::: Dataset entries
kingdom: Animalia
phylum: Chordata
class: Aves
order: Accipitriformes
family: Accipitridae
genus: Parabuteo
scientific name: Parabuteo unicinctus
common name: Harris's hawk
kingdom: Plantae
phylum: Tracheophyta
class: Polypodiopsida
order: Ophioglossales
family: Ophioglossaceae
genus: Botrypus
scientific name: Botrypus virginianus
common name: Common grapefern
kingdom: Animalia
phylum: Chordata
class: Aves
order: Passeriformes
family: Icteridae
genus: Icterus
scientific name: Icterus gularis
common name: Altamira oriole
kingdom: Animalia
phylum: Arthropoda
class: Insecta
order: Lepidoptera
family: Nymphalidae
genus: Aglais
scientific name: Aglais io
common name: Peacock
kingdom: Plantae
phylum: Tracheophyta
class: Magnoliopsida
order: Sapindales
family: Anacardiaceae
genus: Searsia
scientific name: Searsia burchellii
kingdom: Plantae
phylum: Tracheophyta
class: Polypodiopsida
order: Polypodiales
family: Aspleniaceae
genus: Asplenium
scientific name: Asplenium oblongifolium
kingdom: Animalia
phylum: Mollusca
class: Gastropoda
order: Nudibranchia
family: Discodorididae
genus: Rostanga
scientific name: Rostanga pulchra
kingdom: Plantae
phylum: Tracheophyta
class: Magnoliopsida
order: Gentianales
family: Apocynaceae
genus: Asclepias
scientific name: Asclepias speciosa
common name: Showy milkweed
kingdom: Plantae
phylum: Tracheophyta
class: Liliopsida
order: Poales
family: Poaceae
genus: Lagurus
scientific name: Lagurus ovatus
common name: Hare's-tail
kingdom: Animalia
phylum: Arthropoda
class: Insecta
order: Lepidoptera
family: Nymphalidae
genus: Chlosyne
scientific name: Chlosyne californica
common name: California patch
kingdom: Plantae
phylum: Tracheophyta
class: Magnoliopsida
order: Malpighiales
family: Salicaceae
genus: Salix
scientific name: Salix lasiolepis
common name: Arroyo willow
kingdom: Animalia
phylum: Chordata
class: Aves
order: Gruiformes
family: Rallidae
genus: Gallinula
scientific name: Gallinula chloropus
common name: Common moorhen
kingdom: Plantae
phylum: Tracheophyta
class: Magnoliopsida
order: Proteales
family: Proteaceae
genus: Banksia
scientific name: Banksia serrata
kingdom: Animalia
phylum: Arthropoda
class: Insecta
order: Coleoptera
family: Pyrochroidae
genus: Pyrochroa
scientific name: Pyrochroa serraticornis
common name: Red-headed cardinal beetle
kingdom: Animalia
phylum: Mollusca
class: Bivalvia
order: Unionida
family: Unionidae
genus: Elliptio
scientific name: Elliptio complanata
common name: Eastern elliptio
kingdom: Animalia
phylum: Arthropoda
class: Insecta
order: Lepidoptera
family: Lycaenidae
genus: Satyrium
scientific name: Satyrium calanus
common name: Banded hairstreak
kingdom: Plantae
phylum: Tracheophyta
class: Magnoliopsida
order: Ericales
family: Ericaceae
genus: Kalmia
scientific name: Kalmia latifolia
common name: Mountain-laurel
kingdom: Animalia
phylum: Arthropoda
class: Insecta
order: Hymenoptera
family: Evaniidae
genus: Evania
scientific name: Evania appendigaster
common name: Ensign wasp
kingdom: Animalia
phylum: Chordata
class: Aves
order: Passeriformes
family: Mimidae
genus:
::::::
Reproduce every line of the records above word for word, with nothing changed or left out.

kingdom: Animalia
phylum: Chordata
class: Aves
order: Accipitriformes
family: Accipitridae
genus: Parabuteo
scientific name: Parabuteo unicinctus
common name: Harris's hawk
kingdom: Plantae
phylum: Tracheophyta
class: Polypodiopsida
order: Ophioglossales
family: Ophioglossaceae
genus: Botrypus
scientific name: Botrypus virginianus
common name: Common grapefern
kingdom: Animalia
phylum: Chordata
class: Aves
order: Passeriformes
family: Icteridae
genus: Icterus
scientific name: Icterus gularis
common name: Altamira oriole
kingdom: Animalia
phylum: Arthropoda
class: Insecta
order: Lepidoptera
family: Nymphalidae
genus: Aglais
scientific name: Aglais io
common name: Peacock
kingdom: Plantae
phylum: Tracheophyta
class: Magnoliopsida
order: Sapindales
family: Anacardiaceae
genus: Searsia
scientific name: Searsia burchellii
kingdom: Plantae
phylum: Tracheophyta
class: Polypodiopsida
order: Polypodiales
family: Aspleniaceae
genus: Asplenium
scientific name: Asplenium oblongifolium
kingdom: Animalia
phylum: Mollusca
class: Gastropoda
order: Nudibranchia
family: Discodorididae
genus: Rostanga
scientific name: Rostanga pulchra
kingdom: Plantae
phylum: Tracheophyta
class: Magnoliopsida
order: Gentianales
family: Apocynaceae
genus: Asclepias
scientific name: Asclepias speciosa
common name: Showy milkweed
kingdom: Plantae
phylum: Tracheophyta
class: Liliopsida
order: Poales
family: Poaceae
genus: Lagurus
scientific name: Lagurus ovatus
common name: Hare's-tail
kingdom: Animalia
phylum: Arthropoda
class: Insecta
order: Lepidoptera
family: Nymphalidae
genus: Chlosyne
scientific name: Chlosyne californica
common name: California patch
kingdom: Plantae
phylum: Tracheophyta
class: Magnoliopsida
order: Malpighiales
family: Salicaceae
genus: Salix
scientific name: Salix lasiolepis
common name: Arroyo willow
kingdom: Animalia
phylum: Chordata
class: Aves
order: Gruiformes
family: Rallidae
genus: Gallinula
scientific name: Gallinula chloropus
common name: Common moorhen
kingdom: Plantae
phylum: Tracheophyta
class: Magnoliopsida
order: Proteales
family: Proteaceae
genus: Banksia
scientific name: Banksia serrata
kingdom: Animalia
phylum: Arthropoda
class: Insecta
order: Coleoptera
family: Pyrochroidae
genus: Pyrochroa
scientific name: Pyrochroa serraticornis
common name: Red-headed cardinal beetle
kingdom: Animalia
phylum: Mollusca
class: Bivalvia
order: Unionida
family: Unionidae
genus: Elliptio
scientific name: Elliptio complanata
common name: Eastern elliptio
kingdom: Animalia
phylum: Arthropoda
class: Insecta
order: Lepidoptera
family: Lycaenidae
genus: Satyrium
scientific name: Satyrium calanus
common name: Banded hairstreak
kingdom: Plantae
phylum: Tracheophyta
class: Magnoliopsida
order: Ericales
family: Ericaceae
genus: Kalmia
scientific name: Kalmia latifolia
common name: Mountain-laurel
kingdom: Animalia
phylum: Arthropoda
class: Insecta
order: Hymenoptera
family: Evaniidae
genus: Evania
scientific name: Evania appendigaster
common name: Ensign wasp
kingdom: Animalia
phylum: Chordata
class: Aves
order: Passeriformes
family: Mimidae
genus:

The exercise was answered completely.